=== What is needed ===
The data below needs to be returned exactly, line for line.

=== Given entries ===

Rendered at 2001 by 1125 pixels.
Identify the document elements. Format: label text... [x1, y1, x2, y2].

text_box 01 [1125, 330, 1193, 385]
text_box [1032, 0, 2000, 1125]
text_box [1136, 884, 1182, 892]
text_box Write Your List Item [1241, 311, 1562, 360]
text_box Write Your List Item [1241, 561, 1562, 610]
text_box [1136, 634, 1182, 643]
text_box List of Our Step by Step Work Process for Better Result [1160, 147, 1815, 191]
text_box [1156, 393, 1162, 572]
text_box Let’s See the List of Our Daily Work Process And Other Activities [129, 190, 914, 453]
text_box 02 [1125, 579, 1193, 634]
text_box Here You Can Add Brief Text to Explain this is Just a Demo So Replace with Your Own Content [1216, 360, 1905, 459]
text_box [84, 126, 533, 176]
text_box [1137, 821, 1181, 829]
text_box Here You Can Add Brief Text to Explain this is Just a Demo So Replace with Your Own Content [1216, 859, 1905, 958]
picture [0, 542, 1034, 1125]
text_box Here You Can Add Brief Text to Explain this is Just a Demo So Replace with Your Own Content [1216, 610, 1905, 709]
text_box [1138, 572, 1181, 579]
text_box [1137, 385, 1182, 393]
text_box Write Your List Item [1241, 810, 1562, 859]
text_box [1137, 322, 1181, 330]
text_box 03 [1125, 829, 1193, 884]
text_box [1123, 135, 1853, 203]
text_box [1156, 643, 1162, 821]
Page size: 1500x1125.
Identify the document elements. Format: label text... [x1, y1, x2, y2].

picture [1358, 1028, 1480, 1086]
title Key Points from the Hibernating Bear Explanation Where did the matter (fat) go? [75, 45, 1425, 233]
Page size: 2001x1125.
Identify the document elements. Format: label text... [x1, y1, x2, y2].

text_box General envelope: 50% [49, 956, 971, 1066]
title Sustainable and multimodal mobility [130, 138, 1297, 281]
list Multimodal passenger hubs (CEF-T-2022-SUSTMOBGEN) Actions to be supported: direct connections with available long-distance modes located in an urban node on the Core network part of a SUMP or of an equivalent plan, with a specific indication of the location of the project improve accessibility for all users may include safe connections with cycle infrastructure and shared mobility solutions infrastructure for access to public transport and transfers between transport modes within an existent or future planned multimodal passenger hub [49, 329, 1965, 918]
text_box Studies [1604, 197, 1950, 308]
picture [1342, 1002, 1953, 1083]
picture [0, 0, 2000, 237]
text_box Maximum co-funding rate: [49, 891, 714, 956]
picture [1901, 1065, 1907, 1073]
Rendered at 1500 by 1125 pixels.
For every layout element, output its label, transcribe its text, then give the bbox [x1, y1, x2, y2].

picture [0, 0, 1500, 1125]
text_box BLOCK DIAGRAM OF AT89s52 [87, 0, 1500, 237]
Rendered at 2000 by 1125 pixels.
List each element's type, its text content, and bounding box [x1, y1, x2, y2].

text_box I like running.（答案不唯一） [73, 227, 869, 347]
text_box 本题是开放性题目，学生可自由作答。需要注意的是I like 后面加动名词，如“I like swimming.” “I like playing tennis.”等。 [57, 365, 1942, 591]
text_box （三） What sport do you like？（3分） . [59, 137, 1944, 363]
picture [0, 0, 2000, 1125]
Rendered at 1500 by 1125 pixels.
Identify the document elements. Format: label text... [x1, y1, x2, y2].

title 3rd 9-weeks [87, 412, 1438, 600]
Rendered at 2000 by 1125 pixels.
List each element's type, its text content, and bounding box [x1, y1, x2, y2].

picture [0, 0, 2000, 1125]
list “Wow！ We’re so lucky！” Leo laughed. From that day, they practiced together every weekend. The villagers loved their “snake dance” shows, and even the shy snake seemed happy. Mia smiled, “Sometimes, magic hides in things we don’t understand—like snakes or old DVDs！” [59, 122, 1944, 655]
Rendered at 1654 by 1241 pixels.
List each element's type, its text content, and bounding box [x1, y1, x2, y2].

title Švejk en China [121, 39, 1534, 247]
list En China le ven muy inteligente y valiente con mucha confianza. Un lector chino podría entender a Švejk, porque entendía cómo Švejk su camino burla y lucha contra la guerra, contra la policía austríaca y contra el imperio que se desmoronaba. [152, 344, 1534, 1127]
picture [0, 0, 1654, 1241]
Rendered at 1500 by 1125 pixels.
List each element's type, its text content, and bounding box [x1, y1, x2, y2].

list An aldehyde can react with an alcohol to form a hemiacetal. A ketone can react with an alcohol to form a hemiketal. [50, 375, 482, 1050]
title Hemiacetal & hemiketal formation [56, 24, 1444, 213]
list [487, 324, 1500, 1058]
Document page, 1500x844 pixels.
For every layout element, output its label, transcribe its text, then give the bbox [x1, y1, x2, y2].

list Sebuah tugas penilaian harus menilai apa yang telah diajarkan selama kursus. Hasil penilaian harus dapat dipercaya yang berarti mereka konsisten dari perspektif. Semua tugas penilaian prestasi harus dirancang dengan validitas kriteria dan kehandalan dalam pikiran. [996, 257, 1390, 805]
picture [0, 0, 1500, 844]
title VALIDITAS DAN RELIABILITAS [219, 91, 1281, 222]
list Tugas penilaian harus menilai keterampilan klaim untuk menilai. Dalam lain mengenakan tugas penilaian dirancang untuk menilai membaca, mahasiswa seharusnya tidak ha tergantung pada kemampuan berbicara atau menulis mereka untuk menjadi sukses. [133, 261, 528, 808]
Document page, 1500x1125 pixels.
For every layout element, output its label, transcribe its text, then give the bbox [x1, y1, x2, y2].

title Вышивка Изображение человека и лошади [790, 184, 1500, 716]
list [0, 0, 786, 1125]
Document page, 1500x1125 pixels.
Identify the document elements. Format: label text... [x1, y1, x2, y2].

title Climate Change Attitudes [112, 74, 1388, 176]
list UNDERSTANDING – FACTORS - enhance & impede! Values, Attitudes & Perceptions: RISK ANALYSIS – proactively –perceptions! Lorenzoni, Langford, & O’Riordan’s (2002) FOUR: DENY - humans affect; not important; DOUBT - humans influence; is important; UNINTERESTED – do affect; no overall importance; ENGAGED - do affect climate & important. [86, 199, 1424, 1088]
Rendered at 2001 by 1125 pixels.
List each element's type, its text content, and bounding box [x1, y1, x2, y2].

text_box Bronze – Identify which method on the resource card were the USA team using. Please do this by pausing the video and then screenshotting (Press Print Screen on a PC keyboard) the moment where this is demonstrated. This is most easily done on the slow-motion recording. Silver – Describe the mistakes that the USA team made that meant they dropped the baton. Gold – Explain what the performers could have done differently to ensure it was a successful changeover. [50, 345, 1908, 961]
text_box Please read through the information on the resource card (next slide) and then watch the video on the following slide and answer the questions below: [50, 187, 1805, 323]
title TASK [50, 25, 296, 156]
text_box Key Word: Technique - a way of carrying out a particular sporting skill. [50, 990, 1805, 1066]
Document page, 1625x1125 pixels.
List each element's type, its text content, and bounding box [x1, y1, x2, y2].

=== Reply to the task ===
Rendered at 2001 by 1125 pixels.
Identify the document elements. Format: label text... [x1, y1, x2, y2].

text_box 01 [1125, 330, 1193, 385]
text_box [1032, 0, 2000, 1125]
text_box [1136, 884, 1182, 892]
text_box Write Your List Item [1241, 311, 1562, 360]
text_box Write Your List Item [1241, 561, 1562, 610]
text_box [1136, 634, 1182, 643]
text_box List of Our Step by Step Work Process for Better Result [1160, 147, 1815, 191]
text_box [1156, 393, 1162, 572]
text_box Let’s See the List of Our Daily Work Process And Other Activities [129, 190, 914, 453]
text_box 02 [1125, 579, 1193, 634]
text_box Here You Can Add Brief Text to Explain this is Just a Demo So Replace with Your Own Content [1216, 360, 1905, 459]
text_box [84, 126, 533, 176]
text_box [1137, 821, 1181, 829]
text_box Here You Can Add Brief Text to Explain this is Just a Demo So Replace with Your Own Content [1216, 859, 1905, 958]
picture [0, 542, 1034, 1125]
text_box Here You Can Add Brief Text to Explain this is Just a Demo So Replace with Your Own Content [1216, 610, 1905, 709]
text_box [1138, 572, 1181, 579]
text_box [1137, 385, 1182, 393]
text_box Write Your List Item [1241, 810, 1562, 859]
text_box [1137, 322, 1181, 330]
text_box 03 [1125, 829, 1193, 884]
text_box [1123, 135, 1853, 203]
text_box [1156, 643, 1162, 821]
Page size: 1500x1125.
Identify the document elements. Format: label text... [x1, y1, x2, y2].

picture [1358, 1028, 1480, 1086]
title Key Points from the Hibernating Bear Explanation Where did the matter (fat) go? [75, 45, 1425, 233]
Page size: 2001x1125.
Identify the document elements. Format: label text... [x1, y1, x2, y2].

text_box General envelope: 50% [49, 956, 971, 1066]
title Sustainable and multimodal mobility [130, 138, 1297, 281]
list Multimodal passenger hubs (CEF-T-2022-SUSTMOBGEN) Actions to be supported: direct connections with available long-distance modes located in an urban node on the Core network part of a SUMP or of an equivalent plan, with a specific indication of the location of the project improve accessibility for all users may include safe connections with cycle infrastructure and shared mobility solutions infrastructure for access to public transport and transfers between transport modes within an existent or future planned multimodal passenger hub [49, 329, 1965, 918]
text_box Studies [1604, 197, 1950, 308]
picture [1342, 1002, 1953, 1083]
picture [0, 0, 2000, 237]
text_box Maximum co-funding rate: [49, 891, 714, 956]
picture [1901, 1065, 1907, 1073]
Rendered at 1500 by 1125 pixels.
For every layout element, output its label, transcribe its text, then give the bbox [x1, y1, x2, y2].

picture [0, 0, 1500, 1125]
text_box BLOCK DIAGRAM OF AT89s52 [87, 0, 1500, 237]
Rendered at 2000 by 1125 pixels.
List each element's type, its text content, and bounding box [x1, y1, x2, y2].

text_box I like running.（答案不唯一） [73, 227, 869, 347]
text_box 本题是开放性题目，学生可自由作答。需要注意的是I like 后面加动名词，如“I like swimming.” “I like playing tennis.”等。 [57, 365, 1942, 591]
text_box （三） What sport do you like？（3分） . [59, 137, 1944, 363]
picture [0, 0, 2000, 1125]
Rendered at 1500 by 1125 pixels.
Identify the document elements. Format: label text... [x1, y1, x2, y2].

title 3rd 9-weeks [87, 412, 1438, 600]
Rendered at 2000 by 1125 pixels.
List each element's type, its text content, and bounding box [x1, y1, x2, y2].

picture [0, 0, 2000, 1125]
list “Wow！ We’re so lucky！” Leo laughed. From that day, they practiced together every weekend. The villagers loved their “snake dance” shows, and even the shy snake seemed happy. Mia smiled, “Sometimes, magic hides in things we don’t understand—like snakes or old DVDs！” [59, 122, 1944, 655]
Rendered at 1654 by 1241 pixels.
List each element's type, its text content, and bounding box [x1, y1, x2, y2].

title Švejk en China [121, 39, 1534, 247]
list En China le ven muy inteligente y valiente con mucha confianza. Un lector chino podría entender a Švejk, porque entendía cómo Švejk su camino burla y lucha contra la guerra, contra la policía austríaca y contra el imperio que se desmoronaba. [152, 344, 1534, 1127]
picture [0, 0, 1654, 1241]
Rendered at 1500 by 1125 pixels.
List each element's type, its text content, and bounding box [x1, y1, x2, y2].

list An aldehyde can react with an alcohol to form a hemiacetal. A ketone can react with an alcohol to form a hemiketal. [50, 375, 482, 1050]
title Hemiacetal & hemiketal formation [56, 24, 1444, 213]
list [487, 324, 1500, 1058]
Document page, 1500x844 pixels.
For every layout element, output its label, transcribe its text, then give the bbox [x1, y1, x2, y2].

list Sebuah tugas penilaian harus menilai apa yang telah diajarkan selama kursus. Hasil penilaian harus dapat dipercaya yang berarti mereka konsisten dari perspektif. Semua tugas penilaian prestasi harus dirancang dengan validitas kriteria dan kehandalan dalam pikiran. [996, 257, 1390, 805]
picture [0, 0, 1500, 844]
title VALIDITAS DAN RELIABILITAS [219, 91, 1281, 222]
list Tugas penilaian harus menilai keterampilan klaim untuk menilai. Dalam lain mengenakan tugas penilaian dirancang untuk menilai membaca, mahasiswa seharusnya tidak ha tergantung pada kemampuan berbicara atau menulis mereka untuk menjadi sukses. [133, 261, 528, 808]
Document page, 1500x1125 pixels.
For every layout element, output its label, transcribe its text, then give the bbox [x1, y1, x2, y2].

title Вышивка Изображение человека и лошади [790, 184, 1500, 716]
list [0, 0, 786, 1125]
Document page, 1500x1125 pixels.
Identify the document elements. Format: label text... [x1, y1, x2, y2].

title Climate Change Attitudes [112, 74, 1388, 176]
list UNDERSTANDING – FACTORS - enhance & impede! Values, Attitudes & Perceptions: RISK ANALYSIS – proactively –perceptions! Lorenzoni, Langford, & O’Riordan’s (2002) FOUR: DENY - humans affect; not important; DOUBT - humans influence; is important; UNINTERESTED – do affect; no overall importance; ENGAGED - do affect climate & important. [86, 199, 1424, 1088]
Rendered at 2001 by 1125 pixels.
List each element's type, its text content, and bounding box [x1, y1, x2, y2].

text_box Bronze – Identify which method on the resource card were the USA team using. Please do this by pausing the video and then screenshotting (Press Print Screen on a PC keyboard) the moment where this is demonstrated. This is most easily done on the slow-motion recording. Silver – Describe the mistakes that the USA team made that meant they dropped the baton. Gold – Explain what the performers could have done differently to ensure it was a successful changeover. [50, 345, 1908, 961]
text_box Please read through the information on the resource card (next slide) and then watch the video on the following slide and answer the questions below: [50, 187, 1805, 323]
title TASK [50, 25, 296, 156]
text_box Key Word: Technique - a way of carrying out a particular sporting skill. [50, 990, 1805, 1066]
Document page, 1625x1125 pixels.
List each element's type, its text content, and bounding box [x1, y1, x2, y2].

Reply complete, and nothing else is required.